RECEIVE_SMS¶
Allows receiving incoming SMS messages in real-time via a broadcast receiver. More valuable to attackers than READ_SMS because it captures messages the moment they arrive, enabling OTP interception before the user reads the notification.
Technical Details¶
| Attribute | Value |
|---|---|
| Permission | android.permission.RECEIVE_SMS |
| Protection Level | dangerous |
| Permission Group | SMS |
| Grant Method | Runtime permission dialog |
| Introduced | API 1 |
What It Enables¶
Register a BroadcastReceiver for android.provider.Telephony.SMS_RECEIVED:
public class SmsReceiver extends BroadcastReceiver {
@Override
public void onReceive(Context context, Intent intent) {
Bundle bundle = intent.getExtras();
Object[] pdus = (Object[]) bundle.get("pdus");
for (Object pdu : pdus) {
SmsMessage msg = SmsMessage.createFromPdu((byte[]) pdu);
String sender = msg.getOriginatingAddress();
String body = msg.getMessageBody();
}
}
}
Manifest registration:
<receiver android:name=".SmsReceiver" android:exported="true">
<intent-filter android:priority="999">
<action android:name="android.provider.Telephony.SMS_RECEIVED" />
</intent-filter>
</receiver>
The android:priority="999" ensures the malware's receiver runs before the default SMS app.
Suppressing Messages¶
On Android < 4.4, any app with RECEIVE_SMS could call abortBroadcast() to prevent the SMS from reaching other receivers, including the default SMS app. The user never sees the message.

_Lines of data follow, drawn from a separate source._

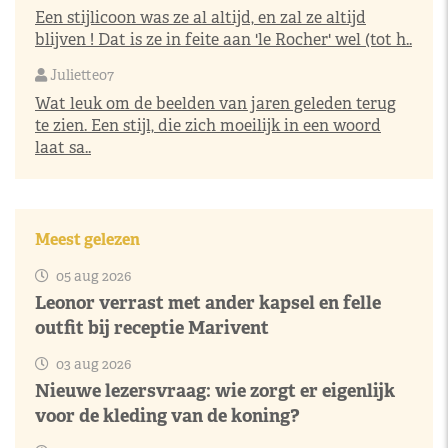
Een stijlicoon was ze al altijd, en zal ze altijd
blijven ! Dat is ze in feite aan 'le Rocher' wel (tot h..
Juliette07
Wat leuk om de beelden van jaren geleden terug
te zien. Een stijl, die zich moeilijk in een woord
laat sa..
Meest gelezen
05 aug 2026
Leonor verrast met ander kapsel en felle
outfit bij receptie Marivent
03 aug 2026
Nieuwe lezersvraag: wie zorgt er eigenlijk
voor de kleding van de koning?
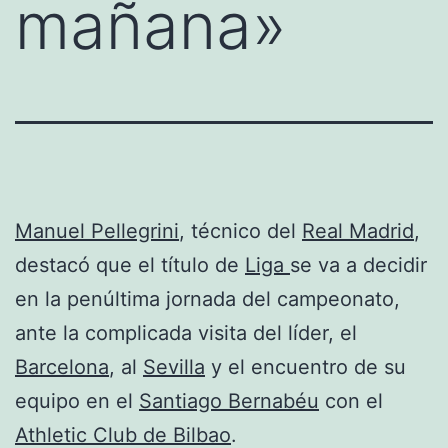
mañana»
Manuel Pellegrini
, técnico del
Real Madrid
,
destacó que el título de
Liga
se va a decidir
en la penúltima jornada del campeonato,
ante la complicada visita del líder, el
Barcelona
, al
Sevilla
y el encuentro de su
equipo en el
Santiago Bernabéu
con el
Athletic Club de Bilbao
.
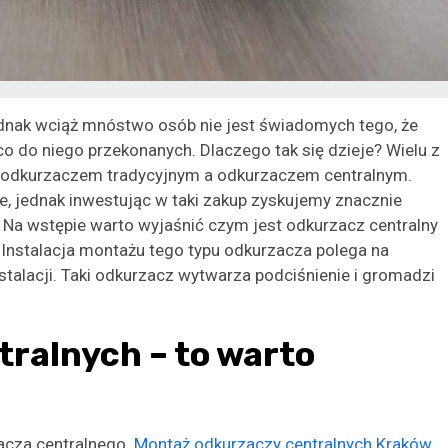
ednak wciąż mnóstwo osób nie jest świadomych tego, że
co do niego przekonanych. Dlaczego tak się dzieje? Wielu z
 odkurzaczem tradycyjnym a odkurzaczem centralnym.
, jednak inwestując w taki zakup zyskujemy znacznie
. Na wstępie warto wyjaśnić czym jest odkurzacz centralny
 Instalacja montażu tego typu odkurzacza polega na
alacji. Taki odkurzacz wytwarza podciśnienie i gromadzi
ralnych – to warto
acza centralnego.
Montaż odkurzaczy centralnych Kraków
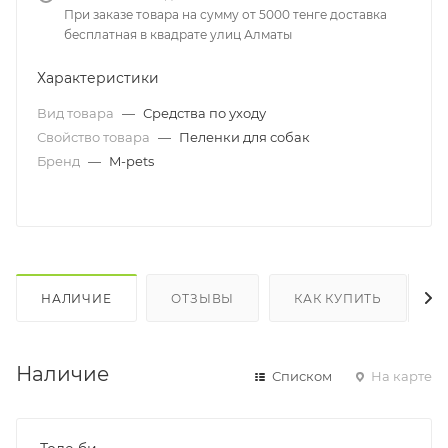
При заказе товара на сумму от 5000 тенге доставка
бесплатная в квадрате улиц Алматы
Характеристики
Вид товара
—
Средства по уходу
Свойство товара
—
Пеленки для собак
Бренд
—
M-pets
НАЛИЧИЕ
ОТЗЫВЫ
КАК КУПИТЬ
Наличие
Списком
На карте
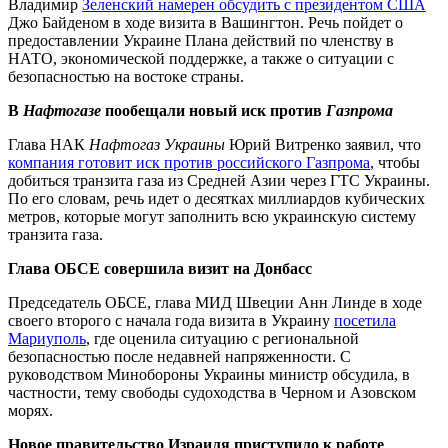
Владимир
Зеленский намерен обсудить с президентом США
Джо Байденом в ходе визита в Вашингтон. Речь пойдет о
предоставлении Украине Плана действий по членству в
НАТО, экономической поддержке, а также о ситуации с
безопасностью на востоке страны.
В
Нафтогазе
пообещали новый иск против
Газпрома
Глава НАК
Нафтогаз Украины
Юрий Витренко заявил, что
компания готовит иск против российского Газпрома
, чтобы
добиться транзита газа из Средней Азии через ГТС Украины.
По его словам, речь идет о десятках миллиардов кубических
метров, которые могут заполнить всю украинскую систему
транзита газа.
Глава ОБСЕ совершила визит на Донбасс
Председатель ОБСЕ, глава МИД Швеции Анн Линде в ходе
своего второго с начала года визита в Украину
посетила
Мариуполь
, где оценила ситуацию с региональной
безопасностью после недавней напряженности. С
руководством Минобороны Украины министр обсудила, в
частности, тему свободы судоходства в Черном и Азовском
морях.
Новое правительство Израиля приступило к работе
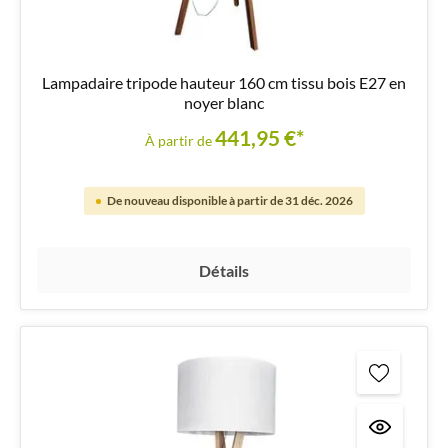
Lampadaire tripode hauteur 160 cm tissu bois E27 en
noyer blanc
441,95 €*
À partir de
De nouveau disponible à partir de 31 déc. 2026
Détails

On Android 4.4+, only the default SMS app can abort. But the malware still reads the content and forwards it to C2. The user may see the message, but the OTP is already stolen.
Abuse in Malware¶
Real-Time OTP Theft¶
The primary use case. Malware intercepts banking OTPs within milliseconds:
- Attacker initiates a fraudulent transaction on the victim's banking account
- Bank sends OTP via SMS
- Malware intercepts the SMS before the user reads it
- Malware forwards OTP to C2
- Attacker completes the transaction
SMS Worm Propagation¶
FluBot used RECEIVE_SMS + SEND_SMS to create a self-spreading worm:
- Receive incoming SMS
- Extract the sender's number
- Send a phishing SMS to that number with a malicious link
- New victim installs the malware
- Repeat
C2 via SMS¶
Some malware uses SMS as a command-and-control channel. The C2 server sends commands via SMS, and the malware receives and executes them. This works even without internet connectivity and is harder to block with network-level security tools.
Android Version Changes¶
Android 4.4 (API 19): only default SMS app can abort broadcasts or write to SMS provider.
Android 8.0 (API 26): implicit broadcast restrictions. SMS_RECEIVED is exempt and still delivered to manifest-registered receivers.
Android 10 (API 29): apps must declare specific foreground service types. Background SMS interception still works via manifest-registered receivers.
Notable Families¶
Nearly every banking trojan uses RECEIVE_SMS for OTP interception. See Broadcast Theft for the full family list.
| Family | SMS Interception Usage |
|---|---|
| Cerberus | 2FA OTP interception, SMS forwarding to C2 |
| Hook | OTP interception during ATS fraud |
| GodFather | OTP theft across 400+ banking targets |
| Anatsa | OTP capture during automated transfers |
| FluBot | OTP theft + SMS worm propagation (sends phishing to contacts) |
| TrickMo | Originally built as TrickBot's 2FA bypass component |
| SpyNote | Full SMS surveillance (read, intercept, forward) |
| Mamont | Highest-volume banker in 2024, SMS + notification interception |
| TsarBot | OTP capture across 750+ targets |
Detection¶
High-priority SMS_RECEIVED receiver in the manifest is the primary indicator. Combined with INTERNET and SEND_SMS, this is strong evidence of SMS-stealing or worm behavior.